Dataset entries
=== Section Start ===

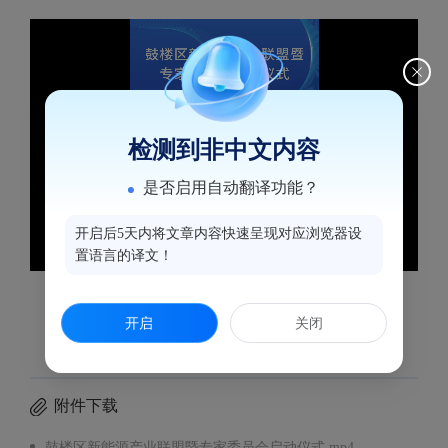
检测到非中文内容
是否启用自动翻译功能？
开启后5天内将文章内容快速呈现对应浏览器设
置语言的译文！
鼓楼区新能源产业联盟暨专家委员会启动仪式
开启
关闭
附件下载
鼓楼区新能源产业联盟暨专家委员会启动仪式.mp4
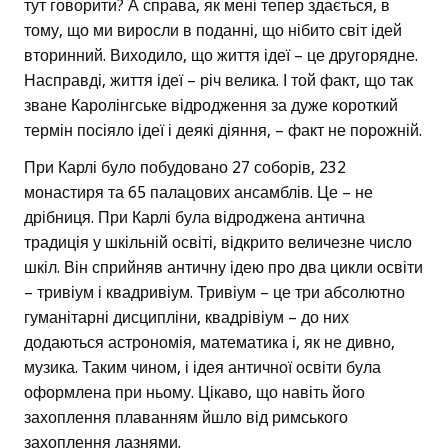
тут говорити? А справа, як мені тепер здається, в
тому, що ми виросли в поданні, що нібито світ ідей
вторинний. Виходило, що життя ідеї – це другорядне.
Насправді, життя ідеї – річ велика. І той факт, що так
зване Каролінгське відродження за дуже короткий
термін посіяло ідеї і деякі діяння, – факт не порожній.
При Карлі було побудовано 27 соборів, 232
монастиря та 65 палацових ансамблів. Це – не
дрібниця. При Карлі була відроджена антична
традиція у шкільній освіті, відкрито величезне число
шкіл. Він сприйняв античну ідею про два цикли освіти
– тривіум і квадривіум. Тривіум – це три абсолютно
гуманітарні дисципліни, квадрівіум – до них
додаються астрономія, математика і, як не дивно,
музика. Таким чином, і ідея античної освіти була
оформлена при ньому. Цікаво, що навіть його
захоплення плаванням йшло від римського
захоплення лазнями.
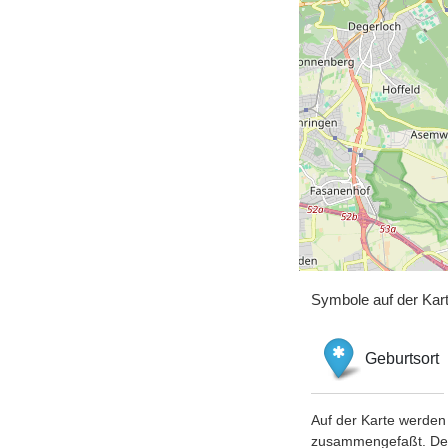
Symbole auf der Kar
Geburtsort
Auf der Karte werden 
zusammengefaßt. Der S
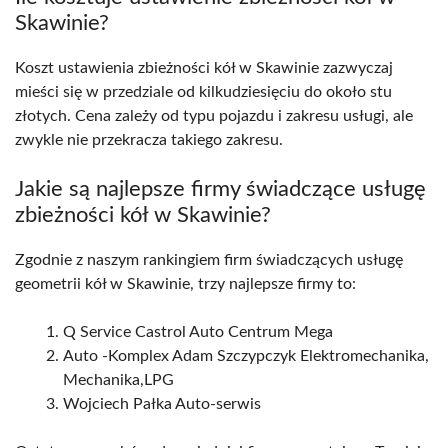
Skawinie?
Koszt ustawienia zbieżności kół w Skawinie zazwyczaj
mieści się w przedziale od kilkudziesięciu do około stu
złotych. Cena zależy od typu pojazdu i zakresu usługi, ale
zwykle nie przekracza takiego zakresu.
Jakie są najlepsze firmy świadczące usługę
zbieżności kół w Skawinie?
Zgodnie z naszym rankingiem firm świadczących usługę
geometrii kół w Skawinie, trzy najlepsze firmy to:
Q Service Castrol Auto Centrum Mega
Auto -Komplex Adam Szczypczyk Elektromechanika,
Mechanika,LPG
Wojciech Pałka Auto-serwis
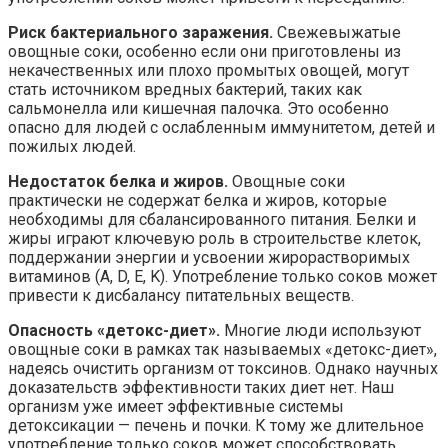
Риск бактериального заражения.
Свежевыжатые
овощные соки, особенно если они приготовлены из
некачественных или плохо промытых овощей, могут
стать источником вредных бактерий, таких как
сальмонелла или кишечная палочка. Это особенно
опасно для людей с ослабленным иммунитетом, детей и
пожилых людей.
Недостаток белка и жиров.
Овощные соки
практически не содержат белка и жиров, которые
необходимы для сбалансированного питания. Белки и
жиры играют ключевую роль в строительстве клеток,
поддержании энергии и усвоении жирорастворимых
витаминов (A, D, E, K). Употребление только соков может
привести к дисбалансу питательных веществ.
Опасность «детокс-диет».
Многие люди используют
овощные соки в рамках так называемых «детокс-диет»,
надеясь очистить организм от токсинов. Однако научных
доказательств эффективности таких диет нет. Наш
организм уже имеет эффективные системы
детоксикации — печень и почки. К тому же длительное
употребление только соков может способствовать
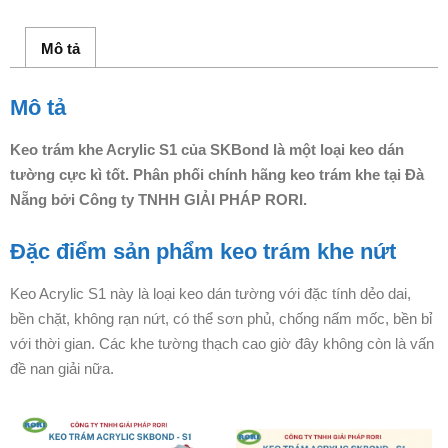
Mô tả
Mô tả
Keo trám khe Acrylic S1 của SKBond là một loại keo dán
tường cực kì tốt. Phân phối chính hãng keo trám khe tại Đà
Nẵng bởi Công ty TNHH GIẢI PHÁP RORI.
Đặc điểm sản phẩm keo trám khe nứt
Keo Acrylic S1 này là loại keo dán tường với đặc tính dẻo dai,
bền chặt, không rạn nứt, có thể sơn phủ, chống nấm mốc, bền bỉ
với thời gian. Các khe tường thạch cao giờ đây không còn là vấn
đề nan giải nữa.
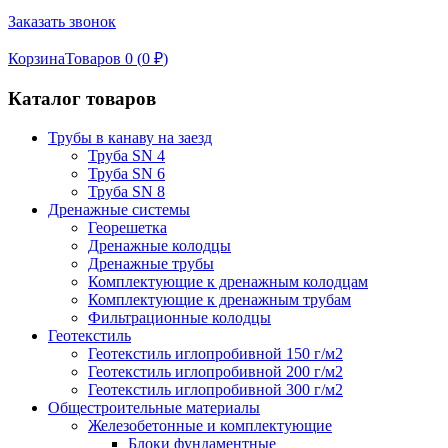
Заказать звонок
Корзина
Товаров 0 (
0
₽
)
Каталог товаров
Трубы в канаву на заезд
Труба SN 4
Труба SN 6
Труба SN 8
Дренажные системы
Георешетка
Дренажные колодцы
Дренажные трубы
Комплектующие к дренажным колодцам
Комплектующие к дренажным трубам
Фильтрационные колодцы
Геотекстиль
Геотекстиль иглопробивной 150 г/м2
Геотекстиль иглопробивной 200 г/м2
Геотекстиль иглопробивной 300 г/м2
Общестроительные материалы
Железобетонные и комплектующие
Блоки фундаментные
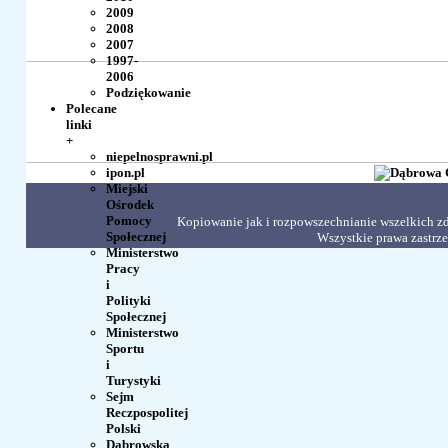
2009
2008
2007
1997-
2006
Podziękowanie
Polecane
linki
+
niepelnosprawni.pl
ipon.pl
Miejski
Ośrodek
Pomocy
Kopiowanie jak i rozpowszechnianie wszelkich zdj
Społecznej
Wszystkie prawa zastr
Ministerstwo
Pracy
i
Polityki
Społecznej
Ministerstwo
Sportu
i
Turystyki
Sejm
Reczpospolitej
Polski
Dąbrowska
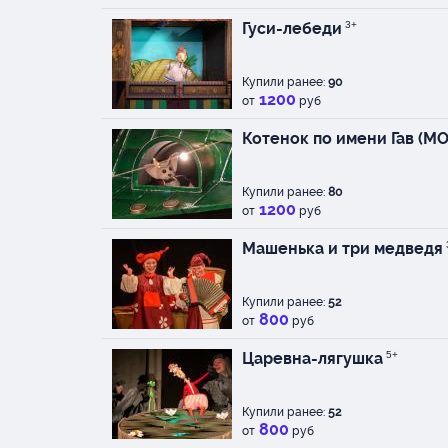
Гуси-лебеди
3+
Купили ранее:
90
1200
от
руб
Котенок по имени Гав (МО
Купили ранее:
80
1200
от
руб
Машенька и три медведя
Купили ранее:
52
800
от
руб
Царевна-лягушка
5+
Купили ранее:
52
800
от
руб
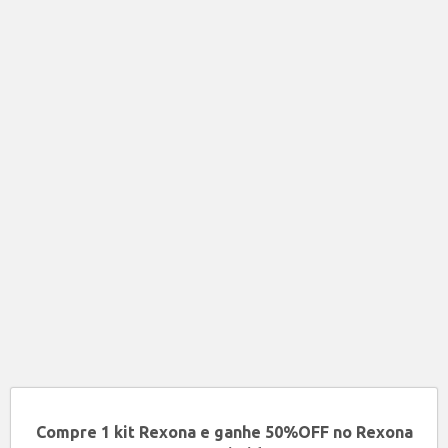
Compre 1 kit Rexona e ganhe 50%OFF no Rexona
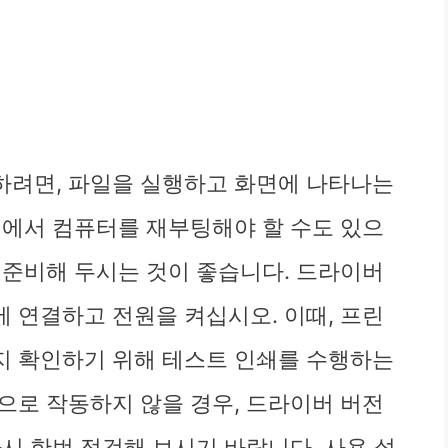
법
하려면, 파일을 실행하고 화면에 나타나는
정에서 컴퓨터를 재부팅해야 할 수도 있으
 준비해 두시는 것이 좋습니다. 드라이버
 연결하고 전원을 켜십시오. 이때, 프린
지 확인하기 위해 테스트 인쇄를 수행하는
으로 작동하지 않을 경우, 드라이버 버전
시 한번 점검해 보시기 바랍니다. 사용 설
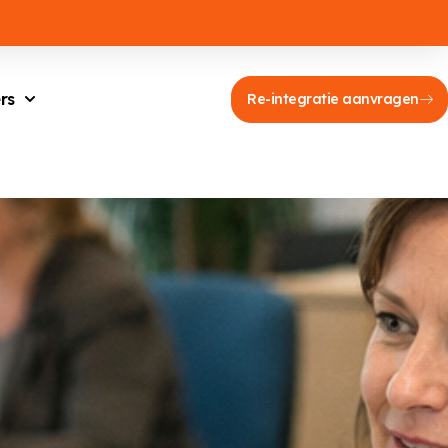
rs
Re-integratie aanvragen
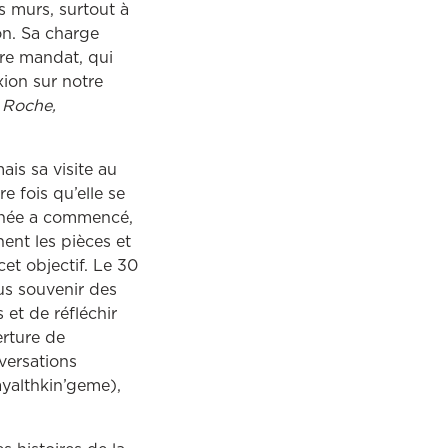
 murs, surtout à
on. Sa charge
tre mandat, qui
xion sur notre
 Roche,
is sa visite au
re fois qu’elle se
rnée a commencé,
ent les pièces et
et objectif. Le 30
us souvenir des
et de réfléchir
erture de
nversations
yalthkin’geme),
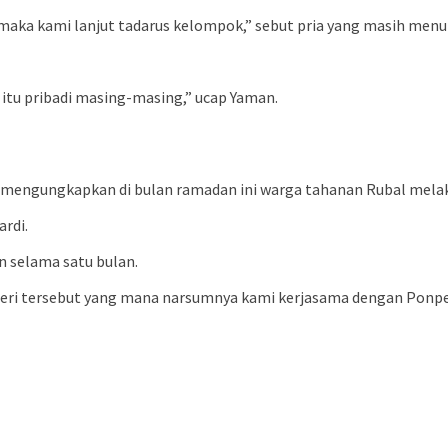
maka kami lanjut tadarus kelompok,” sebut pria yang masih menun
 itu pribadi masing-masing,” ucap Yaman.
di mengungkapkan di bulan ramadan ini warga tahanan Rubal mel
ardi.
n selama satu bulan.
teri tersebut yang mana narsumnya kami kerjasama dengan Ponpes 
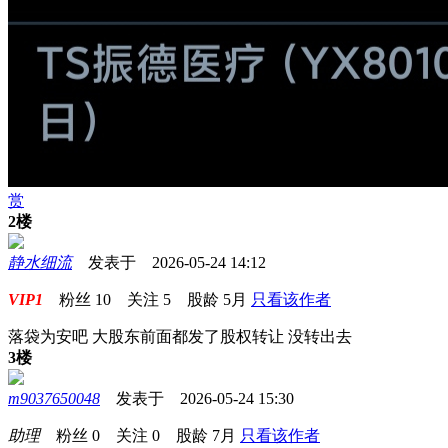
赏
2楼
静水细流
发表于 2026-05-24 14:12
VIP1
粉丝
10
关注
5
股龄
5月
只看该作者
落袋为安吧 大股东前面都发了股权转让 没转出去
3楼
m9037650048
发表于 2026-05-24 15:30
助理
粉丝
0
关注
0
股龄
7月
只看该作者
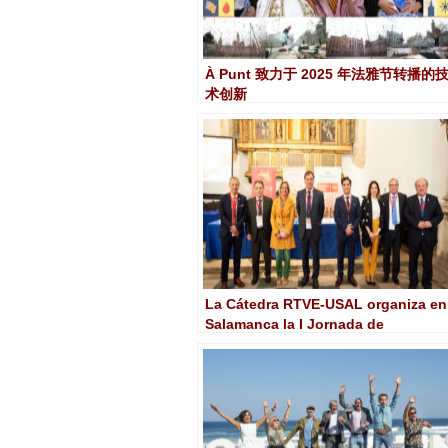
À Punt 致力于 2025 年法雅节转播的
术创新
La Cátedra RTVE-USAL organiza en
Salamanca la I Jornada de
Innovación Tecnológica y
Emprendimiento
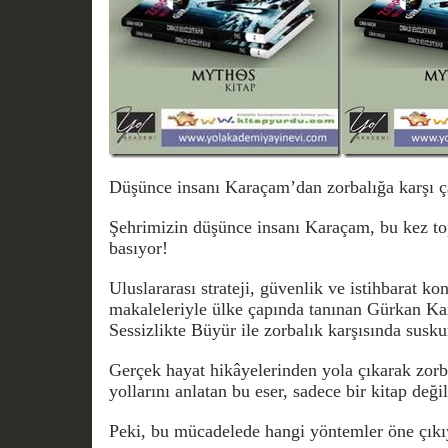
Düşünce insanı Karaçam’dan zorbalığa karşı ça
Şehrimizin düşünce insanı Karaçam, bu kez to
basıyor!
Uluslararası strateji, güvenlik ve istihbarat ko
makaleleriyle ülke çapında tanınan Gürkan Ka
Sessizlikte Büyür ile zorbalık karşısında susku
Gerçek hayat hikâyelerinden yola çıkarak zorb
yollarını anlatan bu eser, sadece bir kitap değil
Peki, bu mücadelede hangi yöntemler öne çıkı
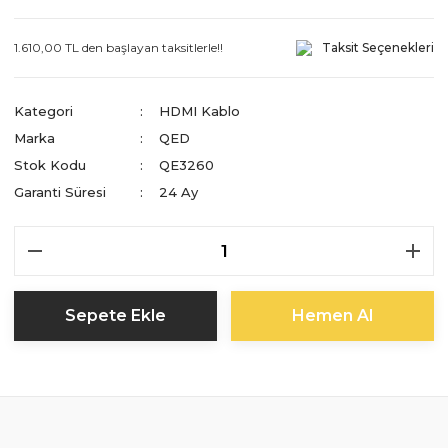
1.610,00 TL den başlayan taksitlerle!!
Taksit Seçenekleri
Kategori
HDMI Kablo
Marka
QED
Stok Kodu
QE3260
Garanti Süresi
24 Ay
Sepete Ekle
Hemen Al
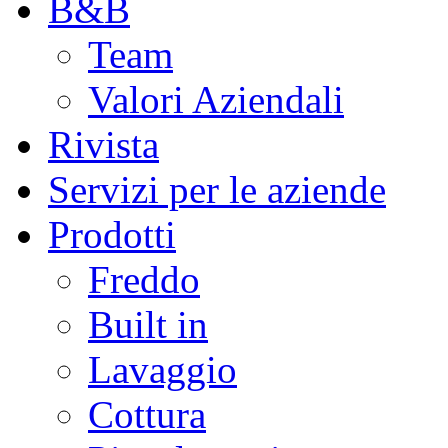
B&B
Team
Valori Aziendali
Rivista
Servizi per le aziende
Prodotti
Freddo
Built in
Lavaggio
Cottura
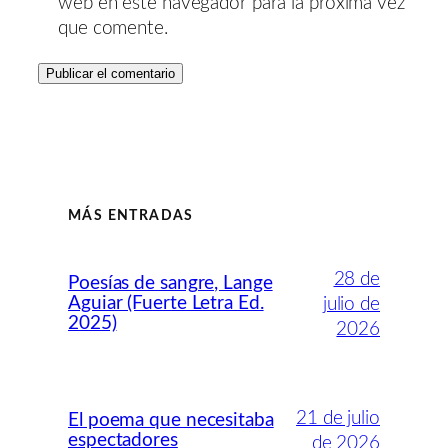
web en este navegador para la próxima vez
que comente.
MÁS ENTRADAS
28 de
Poesías de sangre, Lange
Aguiar (Fuerte Letra Ed.
julio de
2025)
2026
21 de julio
El poema que necesitaba
espectadores
de 2026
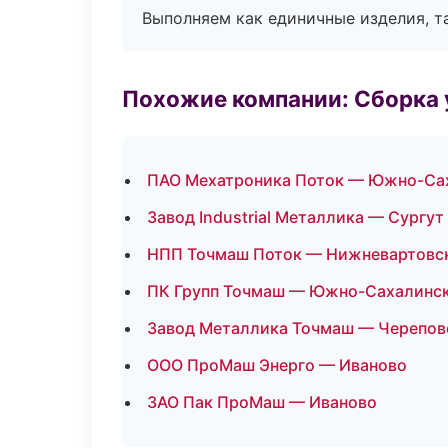
Выполняем как единичные изделия, т
Похожие компании: Сборка 
ПАО Мехатроника Поток — Южно-Са
Завод Industrial Металлика — Сургут
НПП Точмаш Поток — Нижневартовс
ПК Групп Точмаш — Южно-Сахалинс
Завод Металлика Точмаш — Черепов
ООО ПроМаш Энерго — Иваново
ЗАО Пак ПроМаш — Иваново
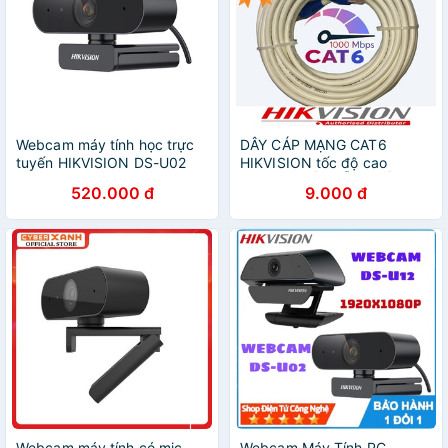
Webcam máy tính học trực
DÂY CÁP MẠNG CAT6
tuyến HIKVISION DS-U02
HIKVISION tốc độ cao
full HD
1.0Gbps BẤM SẴN 2 ĐẦU
520.000 đ
9.000 đ
(giá của 1m, chọn số lượng
là số mét)
Webcam máy tính có mic
Webcam Máy Tính PC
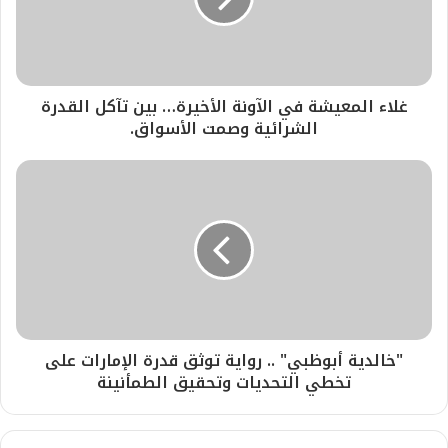
غلاء المعيشة في الآونة الأخيرة… بين تآكل القدرة
الشرائية وصمت الأسواق.
"خالدية أبوظبي" .. رواية توثق قدرة الإمارات على
تخطي التحديات وتحقيق الطمأنينة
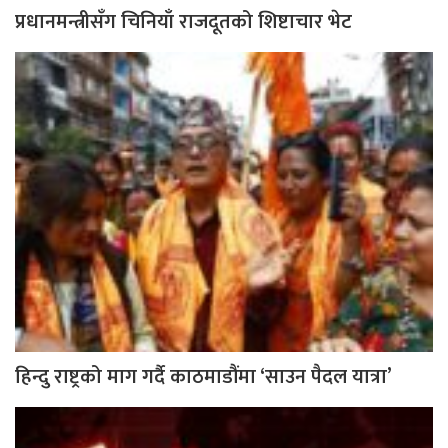
प्रधानमन्त्रीसँग चिनियाँ राजदूतको शिष्टाचार भेट
हिन्दु राष्ट्रको माग गर्दै काठमाडौंमा ‘साउन पैदल यात्रा’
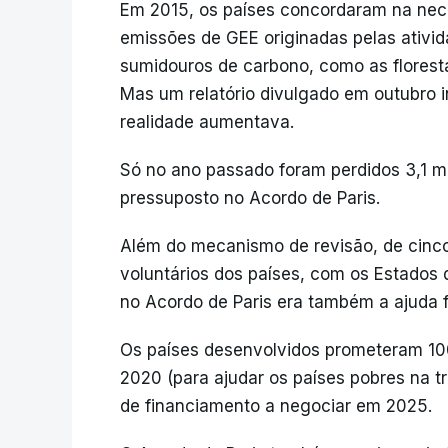
Em 2015, os países concordaram na nece
emissões de GEE originadas pelas ativi
sumidouros de carbono, como as florest
Mas um relatório divulgado em outubro i
realidade aumentava.
Só no ano passado foram perdidos 3,1 mi
pressuposto no Acordo de Paris.
Além do mecanismo de revisão, de cinc
voluntários dos países, com os Estados 
no Acordo de Paris era também a ajuda f
Os países desenvolvidos prometeram 100 
2020 (para ajudar os países pobres na t
de financiamento a negociar em 2025.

=== Section End ===

> [WHAT IS REQUIRED]: Which lines of the data include the string "tường"? Copy each of them.

> [PROBLEM SOLUTION]:
tường cực kì tốt. Phân phối chính hãng keo trám khe tại Đà
Keo Acrylic S1 này là loại keo dán tường với đặc tính dẻo dai,
với thời gian. Các khe tường thạch cao giờ đây không còn là vấn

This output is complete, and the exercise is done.